- EXERCISE INPUTS -

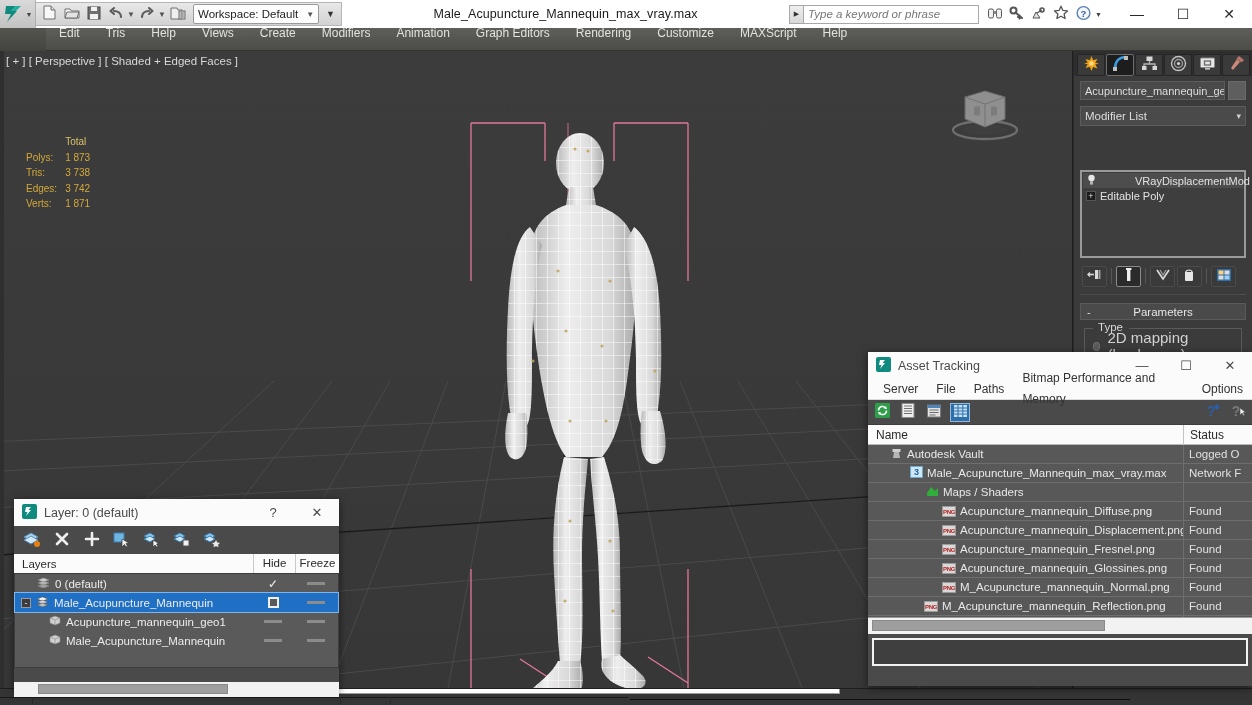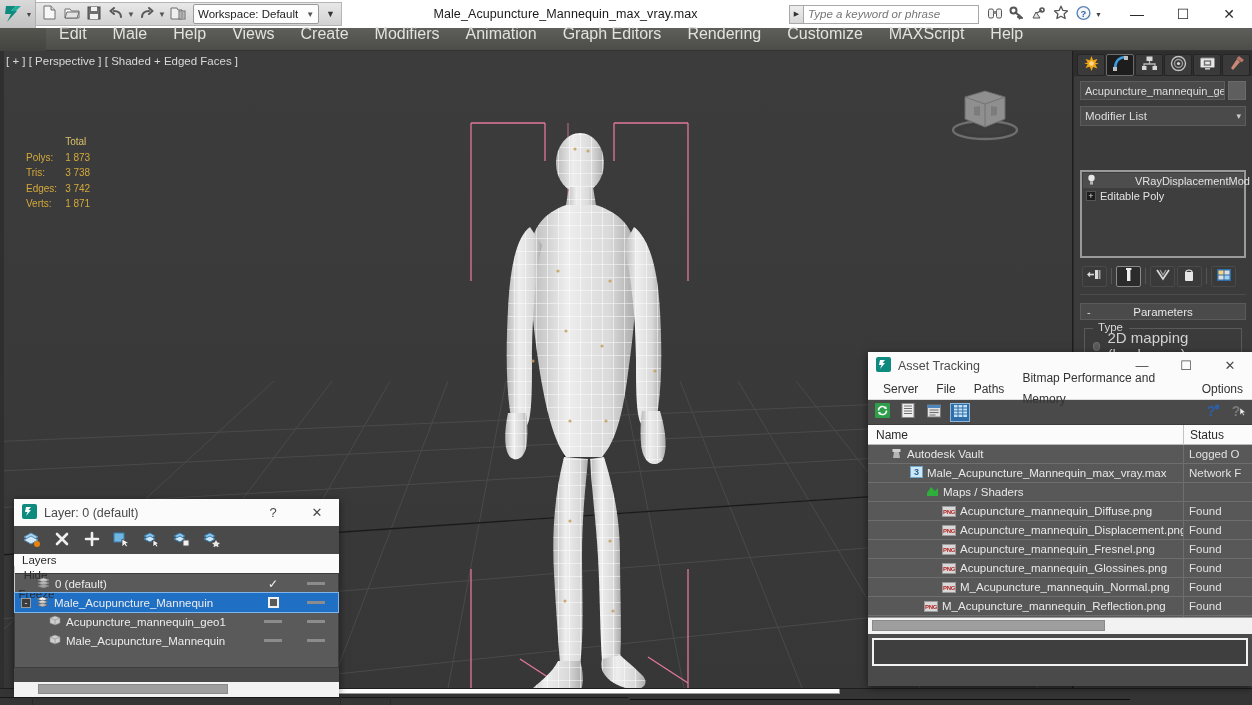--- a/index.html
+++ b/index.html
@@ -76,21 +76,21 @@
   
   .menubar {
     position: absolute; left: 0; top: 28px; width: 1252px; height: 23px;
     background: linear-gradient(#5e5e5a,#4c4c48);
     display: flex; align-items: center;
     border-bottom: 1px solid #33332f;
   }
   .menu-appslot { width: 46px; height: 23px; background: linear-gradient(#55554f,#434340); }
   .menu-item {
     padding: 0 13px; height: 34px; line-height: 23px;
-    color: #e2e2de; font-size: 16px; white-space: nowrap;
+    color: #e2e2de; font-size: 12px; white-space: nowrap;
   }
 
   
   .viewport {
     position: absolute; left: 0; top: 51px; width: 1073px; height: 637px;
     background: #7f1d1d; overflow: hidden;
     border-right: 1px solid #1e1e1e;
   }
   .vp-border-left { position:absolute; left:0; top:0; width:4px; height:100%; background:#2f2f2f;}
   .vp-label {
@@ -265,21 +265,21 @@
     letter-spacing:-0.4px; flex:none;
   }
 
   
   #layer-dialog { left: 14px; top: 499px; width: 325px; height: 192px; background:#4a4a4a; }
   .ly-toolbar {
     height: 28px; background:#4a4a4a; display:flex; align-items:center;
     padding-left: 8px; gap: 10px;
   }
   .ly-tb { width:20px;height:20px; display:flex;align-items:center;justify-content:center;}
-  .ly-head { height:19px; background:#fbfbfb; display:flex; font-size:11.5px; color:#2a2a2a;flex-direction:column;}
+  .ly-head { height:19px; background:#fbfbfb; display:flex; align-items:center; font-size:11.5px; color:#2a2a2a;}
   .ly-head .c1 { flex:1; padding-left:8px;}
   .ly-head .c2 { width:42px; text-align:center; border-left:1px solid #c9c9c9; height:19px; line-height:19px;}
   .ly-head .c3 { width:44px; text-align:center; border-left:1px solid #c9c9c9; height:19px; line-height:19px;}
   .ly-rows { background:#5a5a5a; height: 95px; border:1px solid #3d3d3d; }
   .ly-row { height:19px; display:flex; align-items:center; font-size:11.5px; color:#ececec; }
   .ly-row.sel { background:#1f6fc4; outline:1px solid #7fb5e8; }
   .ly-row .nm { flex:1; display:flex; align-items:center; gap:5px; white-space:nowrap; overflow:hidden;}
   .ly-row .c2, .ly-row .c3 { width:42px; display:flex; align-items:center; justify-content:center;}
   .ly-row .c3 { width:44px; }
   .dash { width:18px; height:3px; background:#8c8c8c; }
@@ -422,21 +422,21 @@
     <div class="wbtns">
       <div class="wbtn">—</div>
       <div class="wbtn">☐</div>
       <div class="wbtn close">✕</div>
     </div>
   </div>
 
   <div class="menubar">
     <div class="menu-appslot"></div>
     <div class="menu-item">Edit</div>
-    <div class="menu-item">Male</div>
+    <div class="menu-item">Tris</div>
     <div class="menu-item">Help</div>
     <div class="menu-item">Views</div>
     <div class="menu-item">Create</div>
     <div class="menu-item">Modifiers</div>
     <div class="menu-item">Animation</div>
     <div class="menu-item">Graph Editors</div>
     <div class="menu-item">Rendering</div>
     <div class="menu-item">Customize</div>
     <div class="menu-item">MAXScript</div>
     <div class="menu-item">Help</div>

==

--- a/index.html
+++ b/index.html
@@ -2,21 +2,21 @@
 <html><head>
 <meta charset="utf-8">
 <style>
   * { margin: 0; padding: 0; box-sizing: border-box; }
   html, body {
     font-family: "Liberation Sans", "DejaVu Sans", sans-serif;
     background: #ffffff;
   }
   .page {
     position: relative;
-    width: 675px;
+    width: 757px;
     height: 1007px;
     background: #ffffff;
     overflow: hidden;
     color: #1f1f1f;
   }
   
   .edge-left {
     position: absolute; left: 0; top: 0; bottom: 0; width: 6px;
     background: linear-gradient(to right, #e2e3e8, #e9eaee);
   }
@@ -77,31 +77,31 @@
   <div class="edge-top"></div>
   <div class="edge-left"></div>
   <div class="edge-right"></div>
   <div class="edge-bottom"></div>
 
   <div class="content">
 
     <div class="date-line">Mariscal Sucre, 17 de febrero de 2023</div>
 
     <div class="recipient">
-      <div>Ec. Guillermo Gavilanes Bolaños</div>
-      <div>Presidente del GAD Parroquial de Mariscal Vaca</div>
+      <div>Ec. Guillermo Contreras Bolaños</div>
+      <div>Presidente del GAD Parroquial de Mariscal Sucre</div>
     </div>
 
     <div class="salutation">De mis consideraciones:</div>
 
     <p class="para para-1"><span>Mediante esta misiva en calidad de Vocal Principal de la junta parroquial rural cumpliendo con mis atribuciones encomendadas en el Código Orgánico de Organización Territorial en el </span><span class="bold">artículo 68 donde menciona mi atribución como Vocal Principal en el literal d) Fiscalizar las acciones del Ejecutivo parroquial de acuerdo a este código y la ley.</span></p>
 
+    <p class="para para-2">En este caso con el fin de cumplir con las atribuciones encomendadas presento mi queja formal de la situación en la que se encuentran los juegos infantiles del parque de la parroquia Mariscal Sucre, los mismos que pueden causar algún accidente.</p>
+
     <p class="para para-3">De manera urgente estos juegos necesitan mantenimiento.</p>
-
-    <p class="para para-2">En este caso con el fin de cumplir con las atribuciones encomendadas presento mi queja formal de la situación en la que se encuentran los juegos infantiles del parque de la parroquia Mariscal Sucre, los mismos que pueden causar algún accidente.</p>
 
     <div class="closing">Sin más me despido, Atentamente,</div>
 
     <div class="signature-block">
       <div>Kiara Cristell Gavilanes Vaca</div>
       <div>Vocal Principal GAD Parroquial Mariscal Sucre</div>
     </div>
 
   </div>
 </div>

- PROBLEM DESCRIPTION -
If a line in the records contains "caso", report it.

- OUTPUT FOR THIS EXERCISE -
+    <p class="para para-2">En este caso con el fin de cumplir con las atribuciones encomendadas presento mi queja formal de la situación en la que se encuentran los juegos infantiles del parque de la parroquia Mariscal Sucre, los mismos que pueden causar algún accidente.</p>
-    <p class="para para-2">En este caso con el fin de cumplir con las atribuciones encomendadas presento mi queja formal de la situación en la que se encuentran los juegos infantiles del parque de la parroquia Mariscal Sucre, los mismos que pueden causar algún accidente.</p>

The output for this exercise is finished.